> Given passage:

○ ○ ○ ○ ○

What a weird list-- St. Matthew Passion at #80? Saint-Saens' Organ Symphony in the top 20? Lots of stuff by British composers in the top 10?

The Talkclassical Reccommended Works list is far better-- the works in the upper tiers are masterpieces.


----------



## Handelian (Nov 18, 2020)

ORigel said:


> What a weird list-- St. Matthew Passion at #80? Saint-Saens' Organ Symphony in the top 20? Lots of stuff by British composers in the top 10?
> 
> The Talkclassical Reccommended Works list is far better-- the works in the upper tiers are masterpieces.


You have to remember that this is a list of the most POPULAR classics not the greatest masterpieces.


----------



## ORigel (May 7, 2020)

Fabulin said:


> If only that! Instead of some classical scores of... be it Korngold, Rózsa, Elmer Bernstein, or Jerry Goldsmith for example, one sees square, pop-ish music merely masquerading as classical:
> 
> Jeremy Soule's _Skyrim_, Klaus Badelt's _Pirates_..., Zimmer's _Gladiator_...
> 
> As for _Schindler's List_, it is less surprising to me than for example _The Lark Ascending_. I am mystified as to what is supposed to set the latter one apart from the multitude of other good/very good romantic tone poems. Maybe it's just a national thing. Chopin in his Poland is overrepresented as well.


Some Youtube commentors thought it was one of the most beautiful pieces ever. I don't know why. I listen to it perhaps once a year.


----------



## ORigel (May 7, 2020)

Handelian said:


> You have to remember that this is a list of the most POPULAR classics not the greatest masterpieces.


But the Organ Symphony!?


----------



## janxharris (May 24, 2010)

If only there were more works like _The Lark Ascending_.


----------



## pianozach (May 21, 2018)

This year they pointedly asked people to contribute works that weren't the same old warhorses.


----------



## Bulldog (Nov 21, 2013)

pianozach said:


> This year they pointedly asked people to contribute works that weren't the same old warhorses.

○ ○ ○ ○ ○

> Raw data:
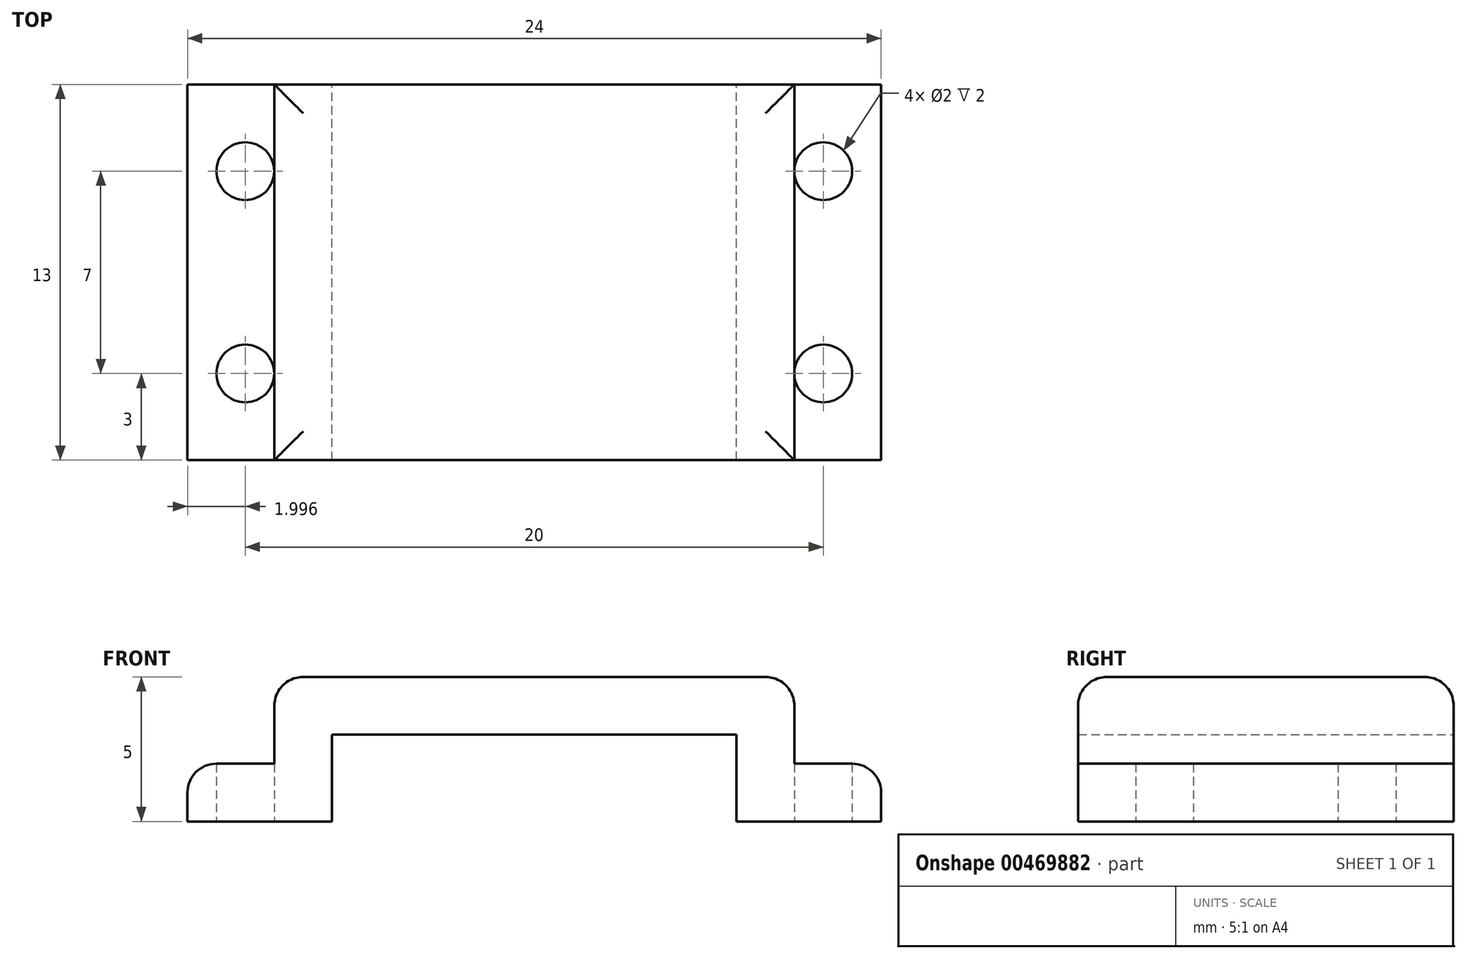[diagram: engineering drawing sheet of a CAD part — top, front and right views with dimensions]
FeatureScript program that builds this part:
annotation { "Feature Type Name" : "Feature", "Feature Type Description" : "" }
export const myFeature = defineFeature(function(context is Context, id is Id, definition is map)
    precondition{}
    {
        {
            var Q0;
            Q0=qCreatedBy(makeId("Front.planeOp"),FACE);
            var sketch = newSketch(context, id + "F0", { "sketchPlane" : qUnion([Q0])});
            skLineSegment(sketch, "E0", {"start": v(-18.61, 0) * mm, "end": v(-15.42, 0) * mm});
            skLineSegment(sketch, "E1", {"start": v(-15.42, 0) * mm, "end": v(-15.42, 3) * mm});
            skLineSegment(sketch, "E2", {"start": v(-15.42, 3) * mm, "end": v(-1.42, 3) * mm});
            skLineSegment(sketch, "E3", {"start": v(-1.42, 3) * mm, "end": v(-1.42, 0) * mm});
            skLineSegment(sketch, "E4", {"start": v(-1.42, 0) * mm, "end": v(3.58, 0) * mm});
            skLineSegment(sketch, "E5", {"start": v(3.58, 0) * mm, "end": v(3.58, 2) * mm});
            skLineSegment(sketch, "E6", {"start": v(3.58, 2) * mm, "end": v(0.58, 2) * mm});
            skLineSegment(sketch, "E7", {"start": v(0.58, 5) * mm, "end": v(-17.42, 5) * mm});
            skLineSegment(sketch, "E8", {"start": v(-17.42, 2) * mm, "end": v(-20.42, 2) * mm});
            skLineSegment(sketch, "E9", {"start": v(-20.42, 2) * mm, "end": v(-20.42, 0) * mm});
            skLineSegment(sketch, "E10", {"start": v(-20.42, 0) * mm, "end": v(-18.61, 0) * mm});
            skPoint(sketch, "E11.visualSharp", {"position": v(0.58, 5) * mm});
            skLineSegment(sketch, "E12", {"start": v(-17.42, 2) * mm, "end": v(-17.42, 5) * mm});
            skLineSegment(sketch, "E13", {"start": v(0.58, 2) * mm, "end": v(0.58, 5) * mm});
            skSolve(sketch);
        }
        {
            var Q0;
            Q0=makeQuery(id+"F0.imprint","IMPRINT",FACE,{"disambiguationData":[TD([[makeQuery(id+"F0.imprint","IMPRINT",EDGE,{"derivedFrom":sQuery(id+"F0.wireOp",EDGE,"E0")}),1.0]])]});
            extrude(context, id + "F1", {"entities" : qUnion([Q0]), "depth" : 13 * mm});
        }
        {
            var Q0;
            Q0=makeQuery(id+"F1.opExtrude","SWEPT_EDGE",EDGE,{"disambiguationData":[OSD([sQuery(id+"F0.wireOp",EDGE,"uJ7Fj812-s6nb-crp3-mzeZ-AZzYXzThiyhB"),sQuery(id+"F0.wireOp",EDGE,"E7")])]});
            var Q1;
            Q1=makeQuery(id+"F1.opExtrude","CAP_EDGE",EDGE,{"disambiguationData":[OSD([sQuery(id+"F0.wireOp",EDGE,"E7")])],"isStart":true});
            var Q2;
            Q2=makeQuery(id+"F1.opExtrude","SWEPT_EDGE",EDGE,{"disambiguationData":[OSD([sQuery(id+"F0.wireOp",EDGE,"E7"),sQuery(id+"F0.wireOp",EDGE,"NQvLR3vh-Jl46-lhvZ-defx-JKZYzrXmkqKB")])]});
            var Q3;
            Q3=makeQuery(id+"F1.opExtrude","SWEPT_FACE",FACE,{"disambiguationData":[OSD([sQuery(id+"F0.wireOp",EDGE,"E7")])]});
            var Q4;
            Q4=makeQuery(id+"F1.opExtrude","SWEPT_EDGE",EDGE,{"disambiguationData":[OSD([sQuery(id+"F0.wireOp",EDGE,"E5"),sQuery(id+"F0.wireOp",EDGE,"E6")])]});
            var Q5;
            Q5=makeQuery(id+"F1.opExtrude","SWEPT_EDGE",EDGE,{"disambiguationData":[OSD([sQuery(id+"F0.wireOp",EDGE,"E8"),sQuery(id+"F0.wireOp",EDGE,"E9")])]});
            fillet(context, id + "F2", {"entities" : qUnion([Q0, Q1, Q2, Q3, Q4, Q5]), "radius" : 1 * mm, "tangentPropagation" : true, "allowEdgeOverflow" : false});
        }
        {
            var Q0;
            Q0=makeQuery(id+"F1.opExtrude","SWEPT_FACE",FACE,{"disambiguationData":[OSD([sQuery(id+"F0.wireOp",EDGE,"E0"),sQuery(id+"F0.wireOp",EDGE,"E10")])]});
            var sketch = newSketch(context, id + "F3", { "sketchPlane" : qUnion([Q0])});
            skCircle(sketch, "E14", {"center": v(-18.42, 10) * mm, "radius": 1 * mm});
            skCircle(sketch, "E15", {"center": v(-18.42, 3) * mm, "radius": 1 * mm});
            skSolve(sketch);
        }
        {
            var Q0;
            Q0=makeQuery(id+"F3.imprint","IMPRINT",FACE,{"disambiguationData":[TD([[makeQuery(id+"F3.imprint","IMPRINT",EDGE,{"derivedFrom":sQuery(id+"F3.wireOp",EDGE,"E14")}),1.0]])]});
            var Q1;
            Q1=makeQuery(id+"F3.imprint","IMPRINT",FACE,{"disambiguationData":[TD([[makeQuery(id+"F3.imprint","IMPRINT",EDGE,{"derivedFrom":sQuery(id+"F3.wireOp",EDGE,"E15")}),1.0]])]});
            extrude(context, id + "F4", {"entities" : qUnion([Q0, Q1]), "operationType" : NewBodyOperationType.REMOVE, "oppositeDirection" : true, "depth" : 25 * mm});
        }
        {
            var Q0;
            Q0=makeQuery(id+"F1.opExtrude","SWEPT_FACE",FACE,{"disambiguationData":[OSD([sQuery(id+"F0.wireOp",EDGE,"E4")])]});
            var sketch = newSketch(context, id + "F5", { "sketchPlane" : qUnion([Q0])});
            skCircle(sketch, "E16", {"center": v(1.58, 10) * mm, "radius": 1 * mm});
            skCircle(sketch, "E17", {"center": v(1.58, 3) * mm, "radius": 1 * mm});
            skSolve(sketch);
        }
        {
            var Q0;
            Q0=makeQuery(id+"F5.imprint","IMPRINT",FACE,{"disambiguationData":[TD([[makeQuery(id+"F5.imprint","IMPRINT",EDGE,{"derivedFrom":sQuery(id+"F5.wireOp",EDGE,"E16")}),1.0]])]});
            var Q1;
            Q1=makeQuery(id+"F5.imprint","IMPRINT",FACE,{"disambiguationData":[TD([[makeQuery(id+"F5.imprint","IMPRINT",EDGE,{"derivedFrom":sQuery(id+"F5.wireOp",EDGE,"E17")}),1.0]])]});
            extrude(context, id + "F6", {"entities" : qUnion([Q0, Q1]), "operationType" : NewBodyOperationType.REMOVE, "oppositeDirection" : true, "depth" : 25 * mm});
        }
    });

○ ○ ○ ○ ○

Write out the forum thread above word for word, from "## pianozach (May" to "(Nov 21, 2013)".

## pianozach (May 21, 2018)

This year they pointedly asked people to contribute works that weren't the same old warhorses.


----------



## Bulldog (Nov 21, 2013)